> **TEXTO SELECCIONADO**
-------------------------

Tras el inicio de la negociación.
Afirma que el inicio del diálogo confirma la profundidad de la crisis política venezolana, pero advierte que solo será útil si conduce a elecciones presidenciales libres, nuevos poderes públicos, la liberación de los presos políticos y una transición democrática con resultados concretos.
El periodista y dirigente político venezolano Omar González Moreno aseguró a corresponsales de prensa que el inicio de las conversaciones entre representantes del régimen y la Asamblea Nacional de 2015 constituye un reconocimiento de la profunda crisis política que atraviesa Venezuela y de la necesidad de abrir una transición democrática.
Sostuvo que toda negociación solo tendrá legitimidad si conduce a resultados concretos para los venezolanos.
El país no espera reuniones indefinidas ni acuerdos para ganar tiempo. El clamor nacional es un cronograma para elegir un nuevo gobierno mediante elecciones presidenciales libres, transparentes y con garantías para todos, afirmó.
Agregó que la designación de un nuevo Consejo Nacional Electoral y de un Tribunal Supremo de Justicia independiente, así como la liberación de todos los presos políticos y el cese de la represión deben formar parte de ese proceso para devolver la confianza en las instituciones.
Solo hay que escuchar a la gente, leer las redes sociales y recorrer el país para entender cuál es la exigencia nacional, primero elecciones presidenciales y luego el resto de los comicios. Venezuela quiere decidir su futuro en las urnas, expresó.
González Moreno señaló que el trabajador, el pensionado, la madre que lucha cada día para alimentar a sus hijos y millones de venezolanos que sobreviven en medio de la crisis tienen derecho a escoger el rumbo del país mediante elecciones auténticamente libres.

-------------------------

Entradas del conjunto de datos
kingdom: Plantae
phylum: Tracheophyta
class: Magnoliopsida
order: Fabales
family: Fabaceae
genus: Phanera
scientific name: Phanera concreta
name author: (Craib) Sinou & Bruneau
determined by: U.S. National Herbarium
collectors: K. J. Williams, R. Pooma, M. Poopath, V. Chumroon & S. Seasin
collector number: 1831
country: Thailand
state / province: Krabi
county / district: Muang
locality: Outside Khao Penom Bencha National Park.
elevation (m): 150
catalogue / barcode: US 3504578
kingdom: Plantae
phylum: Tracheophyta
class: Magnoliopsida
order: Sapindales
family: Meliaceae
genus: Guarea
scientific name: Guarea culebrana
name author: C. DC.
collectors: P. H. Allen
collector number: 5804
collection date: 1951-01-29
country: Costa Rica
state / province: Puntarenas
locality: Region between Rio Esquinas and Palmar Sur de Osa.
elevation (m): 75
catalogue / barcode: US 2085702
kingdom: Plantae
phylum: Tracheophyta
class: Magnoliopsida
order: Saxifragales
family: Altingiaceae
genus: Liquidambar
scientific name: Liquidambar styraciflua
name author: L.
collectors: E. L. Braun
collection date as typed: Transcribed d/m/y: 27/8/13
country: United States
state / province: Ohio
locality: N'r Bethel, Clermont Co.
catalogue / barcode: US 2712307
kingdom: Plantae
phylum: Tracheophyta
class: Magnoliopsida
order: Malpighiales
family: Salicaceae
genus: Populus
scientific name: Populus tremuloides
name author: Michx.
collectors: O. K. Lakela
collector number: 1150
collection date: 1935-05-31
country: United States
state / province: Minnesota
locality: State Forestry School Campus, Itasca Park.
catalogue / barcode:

-------------------------

> **CONSIGNA DE TRABAJO**
Reproduce literalmente el fragmento de la noticia sobre la negociación comprendido entre "Solo hay que" y "elecciones auténticamente libres.", ambos incluidos. Los datos no intervienen en este ejercicio.

> **RESPUESTA AL EJERCICIO**
Solo hay que escuchar a la gente, leer las redes sociales y recorrer el país para entender cuál es la exigencia nacional, primero elecciones presidenciales y luego el resto de los comicios. Venezuela quiere decidir su futuro en las urnas, expresó.
González Moreno señaló que el trabajador, el pensionado, la madre que lucha cada día para alimentar a sus hijos y millones de venezolanos que sobreviven en medio de la crisis tienen derecho a escoger el rumbo del país mediante elecciones auténticamente libres.